View Full Version : Script finding and copying files from large library




svantejerling
Jun 11, 2013, 09:01 PM
Hi, I am working on a photo book project.

I have a folder with subfolders that together contains over 6M photos (jpegs)
I have a list of filenames (roughly 3000) that I want copy to another folder.

There are reoccurring filenames ex. IMG_0042.jpg need both files. The script shouldn't replace the reoccurring filename but rename it.

I can manually remove false positives (ex. 2 out of three IMG_0042)
I have the list of images I need in a text file

Text file:
IMG_6763.jpg
IMG_0025.jpg
DSC_0077.jpg
DSC_0727.jpg
IMG_3091.jpg
IMG_9109.jpg
IMG_4128.jpg

Would really appreciate the help. And so would my poor assistant who would love to spend two weeks of her life doing other things than finding these pictures manually :)



subsonix
Jun 12, 2013, 04:19 AM
So, you have a list of files that resides somewhere in a directory tree, you want to find them all and copy them to a specified location. Is that correct?

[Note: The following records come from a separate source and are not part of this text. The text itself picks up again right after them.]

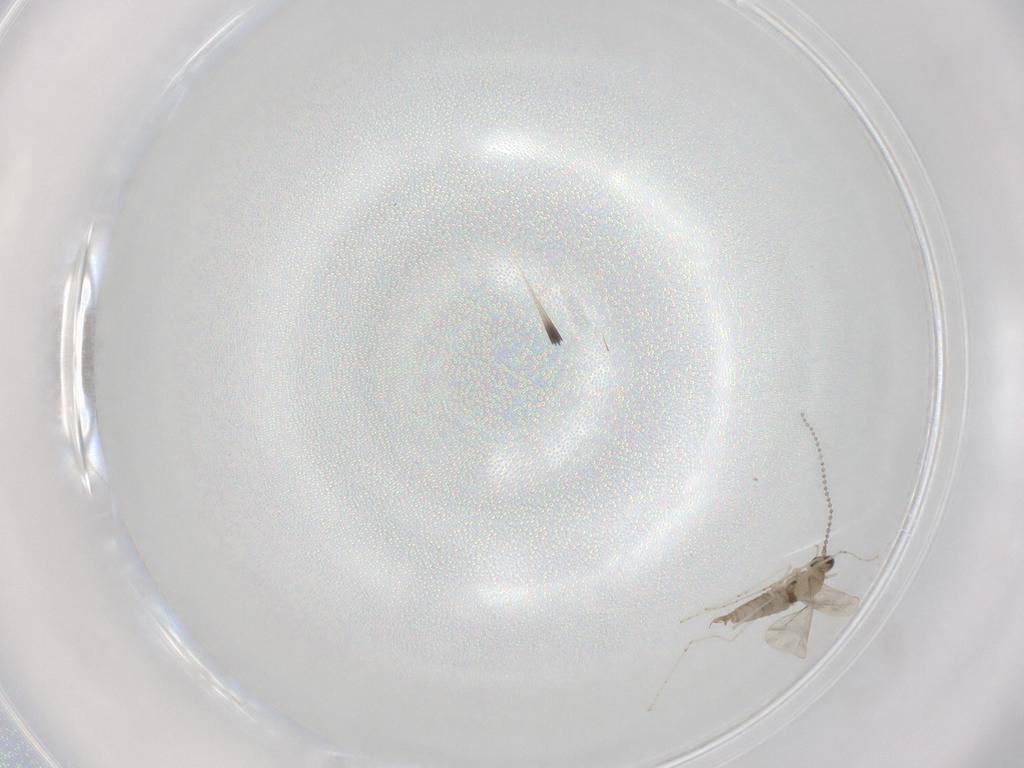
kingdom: Animalia
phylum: Arthropoda
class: Insecta
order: Diptera
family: Cecidomyiidae
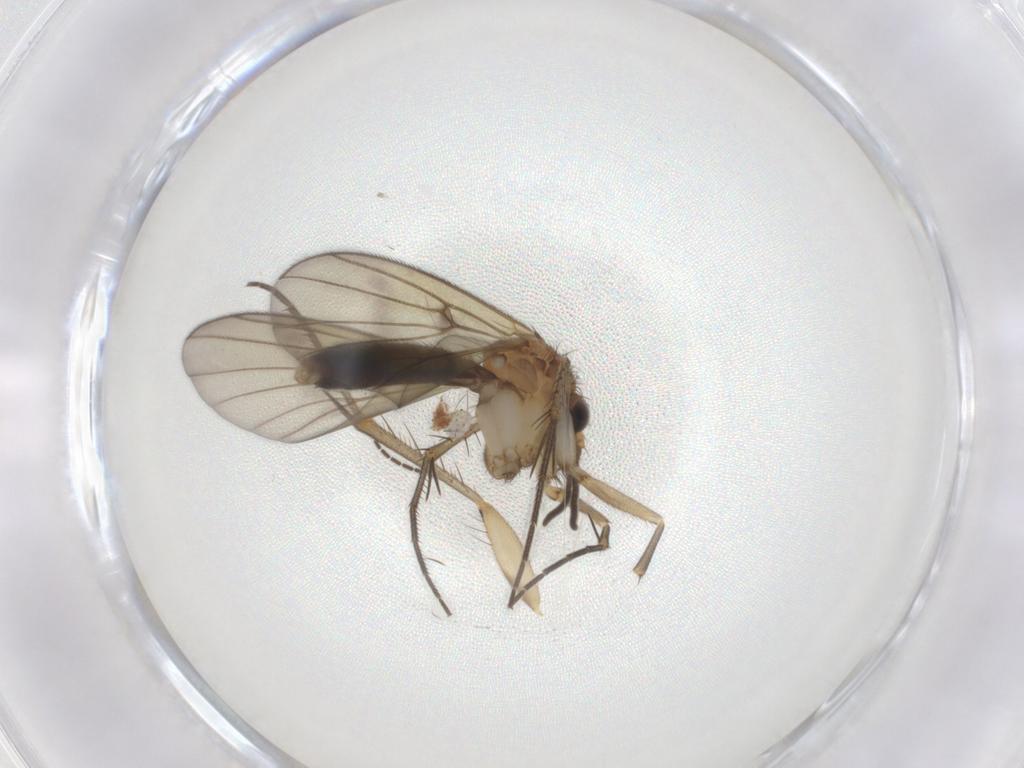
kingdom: Animalia
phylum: Arthropoda
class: Insecta
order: Diptera
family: Mycetophilidae
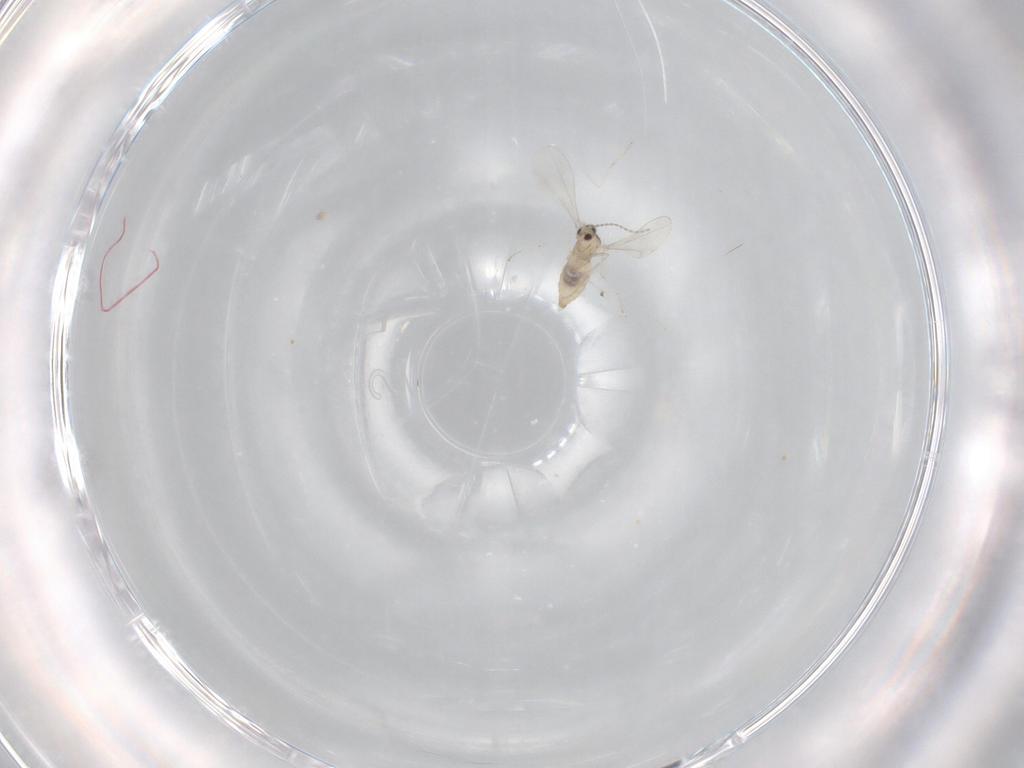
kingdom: Animalia
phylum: Arthropoda
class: Insecta
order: Diptera
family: Cecidomyiidae
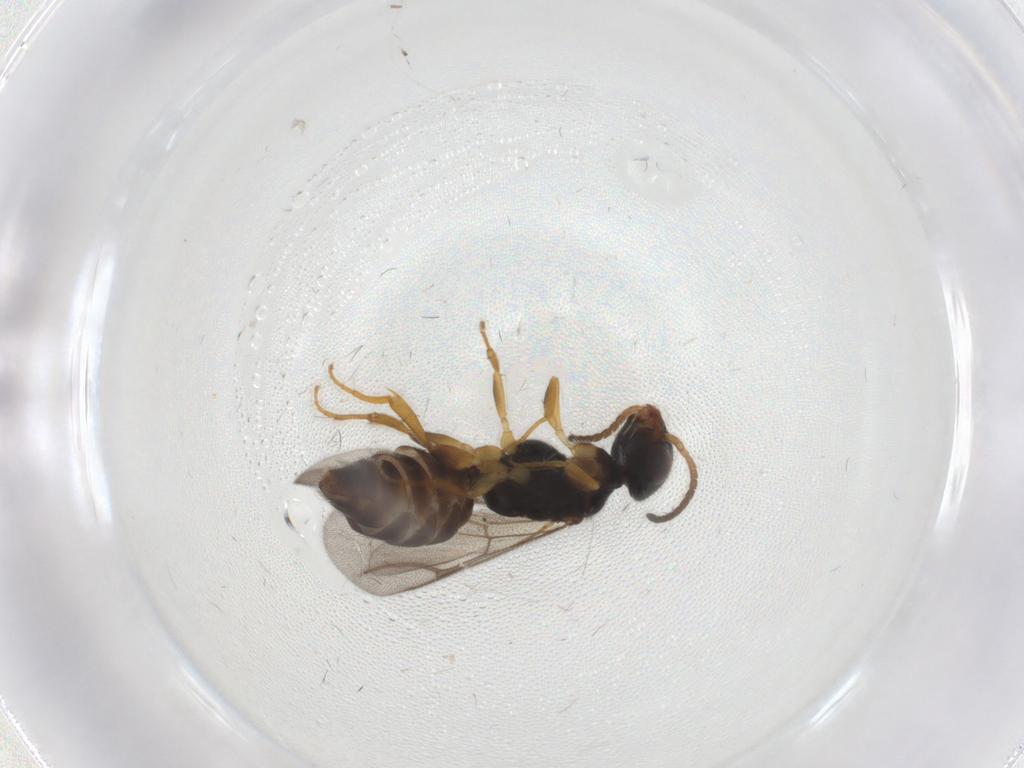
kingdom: Animalia
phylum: Arthropoda
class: Insecta
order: Hymenoptera
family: Bethylidae
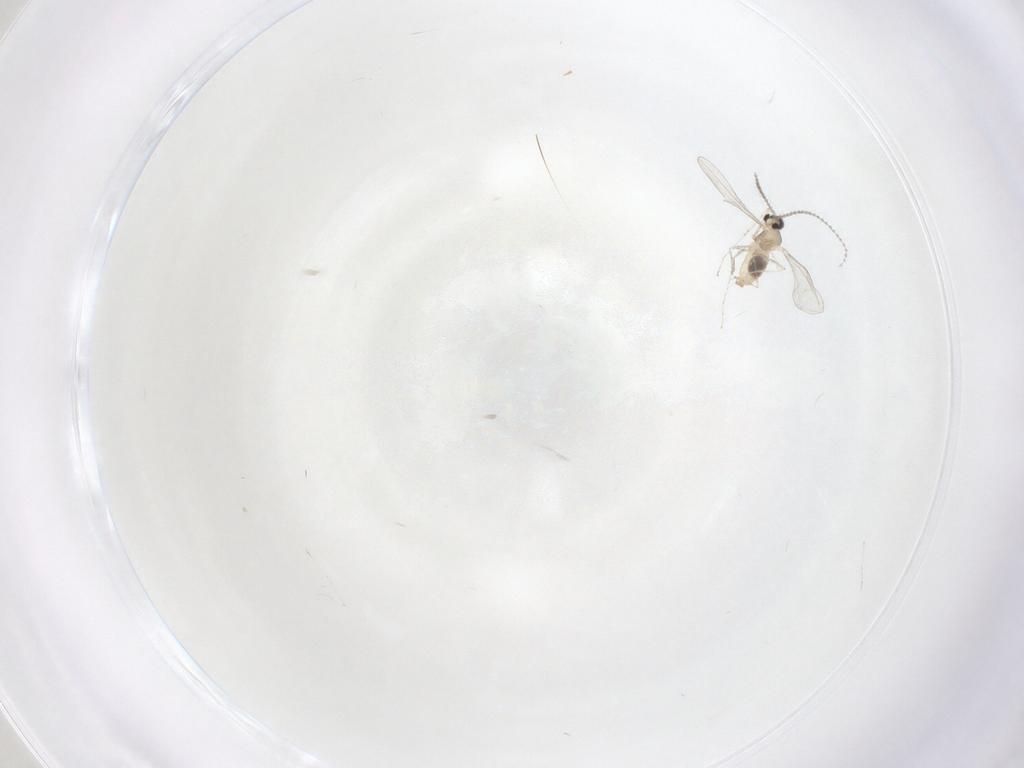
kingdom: Animalia
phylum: Arthropoda
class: Insecta
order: Diptera
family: Cecidomyiidae
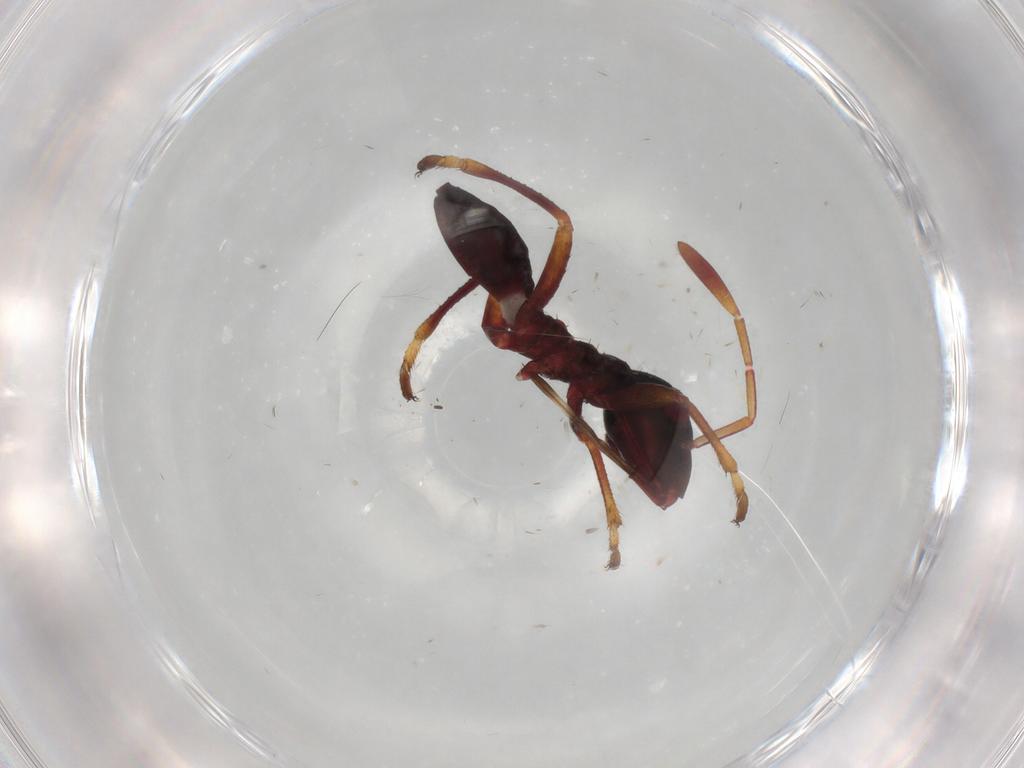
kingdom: Animalia
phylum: Arthropoda
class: Insecta
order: Hemiptera
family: Alydidae
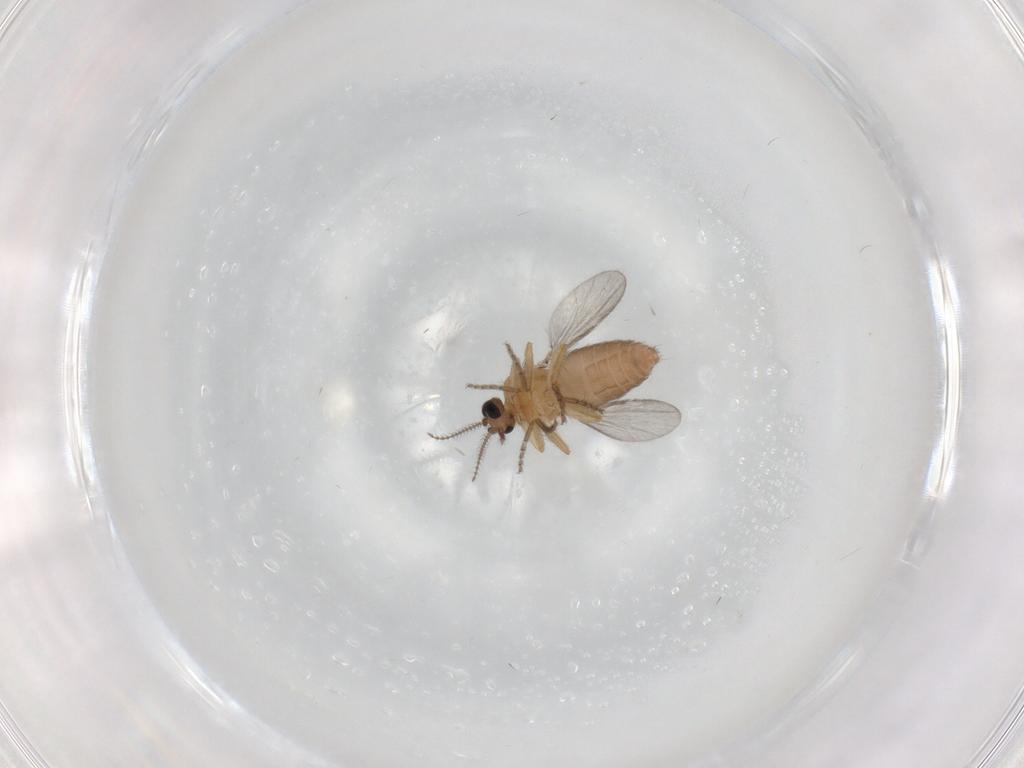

There are reoccurring filenames ex. IMG_0042.jpg need both files. The script shouldn't replace the reoccurring filename but rename it.


What exactly do you mean by this? It seems like a completely different objective than finding and copying files.

What is it you want to do exactly?

svantejerling
Jun 12, 2013, 09:12 AM
Sorry for being unclear.
1. They reside somewhere in a directory tree (2 folder deep)


2. Reoccurring filenames: It just means that if there are two source files with the same name, the second one shouldnt overwrite the first.

ex. There might be several IMG_0001 placed in different subfolders.
If that filename is in the list then all such files should be copied into the target folder.

subsonix
Jun 12, 2013, 09:22 AM
Sorry for being unclear.
1. They reside somewhere in a directory tree (2 folder deep)

This will copy the files files.txt from /source/directory to /target/directory.


#!/bin/bash

while read line
do
find /source/directory -name "$line" -exec cp {} /target/directory \;
done < files.txt



2. Reoccurring filenames: It just means that if there are two source files with the same name, the second one shouldnt overwrite the first.

ex. There might be several IMG_0001 placed in different subfolders.
If that filename is in the list then all such files should be copied into the target folder.

If there are several files with the same name all of them will be copied but cp will overwrite existing files with the same name in the target directory with the above script.

There are ways around this, there is a command called pax that can rename the files according to a regex pattern and for example add a numeric suffix to the name, but it's more involved. Have to look at that, the simplest case is if the filenames are unique, if you can fix that somehow.